▶ [Consegna] Prosegui il testo sugli Etruschi e i Falisci, ripartendo subito dopo la sua ultima frase.

▶ [Pagina]

▶

Quando un Romano voleva dare ai suoi figli un istruttore di grande cultura, gli forniva un greco o un etrusco. Trasmisero anche l'uso della forchetta che gli Etruschi usavano solo per il piatto da portata, e altrettanto poi i Romani.

Purtroppo la maggior parte delle opere etrusche sono finite all'estero per l'incuria e l'avidità dei governanti italiani, soprattutto a Londra, e pure a New York, ma molto anche al Louvre, grazie alle razzie napoleoniche in Italia. Basti pensare che a Vulci c'erano ben 1500 tombe etrusche piene di arredi e che Luciano Bonaparte, fratello di Napoleone, dopo aver preso i vasi migliori, ordinò la distruzione di tutti gli altri vasi perchè temeva che rendessero meno preziosi i suoi reperti.

Invano un archeologo dell'epoca supplicò l'esecutore materiale del massacro di vendergli dei vasi, perchè questi temeva di pagare con la vita la disobbedienza. Così venne fatto a pezzi un patrimonio enorme, grazie all'avidità e all'ignoranza umana, perchè l'arte è patrimonio del mondo.



FALISCI

Di ceppo linguistico ed etnia differenti dagli Etruschi, nonostante in alcuni periodi della sua storia si notino diversi contatti con quella cultura. Erano infatti dl ceppo linguistico indoeuropeo, incluse altre lingue tra cui il latino, che hanno presumibilmente radici comuni nell'età del Bronzo (II millennio a.c.), in cui latini e falisci vivevano in zona comune. Il territorio falisco era posto tra il Tevere, i Monti Cimini e Sabatini, e parte della provincia di Roma a nord e il sud della provincia di Viterbo. La loro origine sarebbe dunque un misto tra autoctoni ed indoeuropei.

Ma i reperti archeologici, specialmente per l'età del Ferro, mostrano molte affinità con la Cultura Villanoviana, specialmente nel periodo orientaleggiante (VII secolo a.c.): molti vasi di impasto rosso, decorati con l'excisione (cioè incidendo l'argilla non ancora cotta) e ricchi i corredi delle tombe a camera del periodo Orientalizzante, soprattutto a Narce.

◀

▶ [Voci estratte]
▶

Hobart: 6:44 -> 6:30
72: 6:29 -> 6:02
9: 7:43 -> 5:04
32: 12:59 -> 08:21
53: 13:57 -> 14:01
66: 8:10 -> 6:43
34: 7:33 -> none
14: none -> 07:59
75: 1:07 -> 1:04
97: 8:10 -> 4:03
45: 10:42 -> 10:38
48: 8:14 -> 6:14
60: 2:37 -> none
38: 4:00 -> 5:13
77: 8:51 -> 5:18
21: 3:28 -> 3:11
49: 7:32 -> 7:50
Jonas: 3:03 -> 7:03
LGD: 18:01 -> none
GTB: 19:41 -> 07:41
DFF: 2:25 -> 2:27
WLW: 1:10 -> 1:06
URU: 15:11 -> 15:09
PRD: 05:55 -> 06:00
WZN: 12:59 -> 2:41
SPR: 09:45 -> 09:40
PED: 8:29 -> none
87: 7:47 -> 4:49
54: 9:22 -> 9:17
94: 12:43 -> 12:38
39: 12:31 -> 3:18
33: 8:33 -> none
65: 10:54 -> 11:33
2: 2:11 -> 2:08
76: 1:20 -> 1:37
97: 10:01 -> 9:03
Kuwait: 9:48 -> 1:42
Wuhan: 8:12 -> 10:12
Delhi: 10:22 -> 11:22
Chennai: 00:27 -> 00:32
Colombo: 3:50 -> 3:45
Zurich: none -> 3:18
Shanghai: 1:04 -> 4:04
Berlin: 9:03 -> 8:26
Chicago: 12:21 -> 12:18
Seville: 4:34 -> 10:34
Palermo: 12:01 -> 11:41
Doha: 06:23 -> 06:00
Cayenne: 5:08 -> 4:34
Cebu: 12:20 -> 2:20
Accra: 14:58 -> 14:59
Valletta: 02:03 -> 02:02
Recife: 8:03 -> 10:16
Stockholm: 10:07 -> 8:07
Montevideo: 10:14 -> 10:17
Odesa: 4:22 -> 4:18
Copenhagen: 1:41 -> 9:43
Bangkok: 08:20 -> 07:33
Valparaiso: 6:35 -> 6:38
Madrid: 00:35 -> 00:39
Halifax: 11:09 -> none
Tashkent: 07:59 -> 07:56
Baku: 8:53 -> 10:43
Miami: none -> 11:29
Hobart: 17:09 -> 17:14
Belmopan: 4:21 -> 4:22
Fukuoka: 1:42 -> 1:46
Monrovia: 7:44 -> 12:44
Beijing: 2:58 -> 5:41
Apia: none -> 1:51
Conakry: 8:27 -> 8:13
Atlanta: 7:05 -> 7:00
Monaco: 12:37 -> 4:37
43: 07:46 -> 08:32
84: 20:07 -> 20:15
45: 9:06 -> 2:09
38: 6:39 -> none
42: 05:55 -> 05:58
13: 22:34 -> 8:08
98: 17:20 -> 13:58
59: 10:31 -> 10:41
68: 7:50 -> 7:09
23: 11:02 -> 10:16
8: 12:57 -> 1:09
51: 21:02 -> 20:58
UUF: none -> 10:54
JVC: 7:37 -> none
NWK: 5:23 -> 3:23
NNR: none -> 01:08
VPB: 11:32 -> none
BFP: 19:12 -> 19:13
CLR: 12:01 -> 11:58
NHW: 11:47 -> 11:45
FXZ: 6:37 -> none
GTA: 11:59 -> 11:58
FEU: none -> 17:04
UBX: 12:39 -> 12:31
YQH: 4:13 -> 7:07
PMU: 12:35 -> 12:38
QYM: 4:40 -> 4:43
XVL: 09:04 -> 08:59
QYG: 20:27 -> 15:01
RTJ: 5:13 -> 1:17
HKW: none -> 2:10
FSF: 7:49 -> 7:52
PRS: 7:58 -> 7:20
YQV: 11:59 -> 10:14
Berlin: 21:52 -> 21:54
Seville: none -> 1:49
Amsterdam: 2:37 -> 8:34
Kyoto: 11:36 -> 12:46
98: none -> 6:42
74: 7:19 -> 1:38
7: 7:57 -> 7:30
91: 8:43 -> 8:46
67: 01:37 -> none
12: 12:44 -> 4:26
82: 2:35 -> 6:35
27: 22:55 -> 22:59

◀

▶ [Risposta scritta]
Le terrecotte architettoniche e i doni votivi degli scavi attestano una scuola locale dal VI agli inizi del III sec. a.c., con influssi artistici greci di Fidia, Lisippo, Prassitele e Skopas. La produzione di ceramica, soprattutto d'età ellenistica (IV-III secolo a.c.), ha molto di greco e di attico, con prevalenze di cratere, calice e campana, e temi dionisiaci. Si ricorda per la bellezza dell'arte il cratere a volute del Pittore dell'Aurora.

Le città principali erano:
  • Falerii, odierna Civita Castellana, fu la capitale dei Falisci, fiorì maggiormente nel VI secolo a.c. per una forte ellenizzazione, soprattutto dei coroplasti, gli artigiani produttori di oggetti o statue in terracotta.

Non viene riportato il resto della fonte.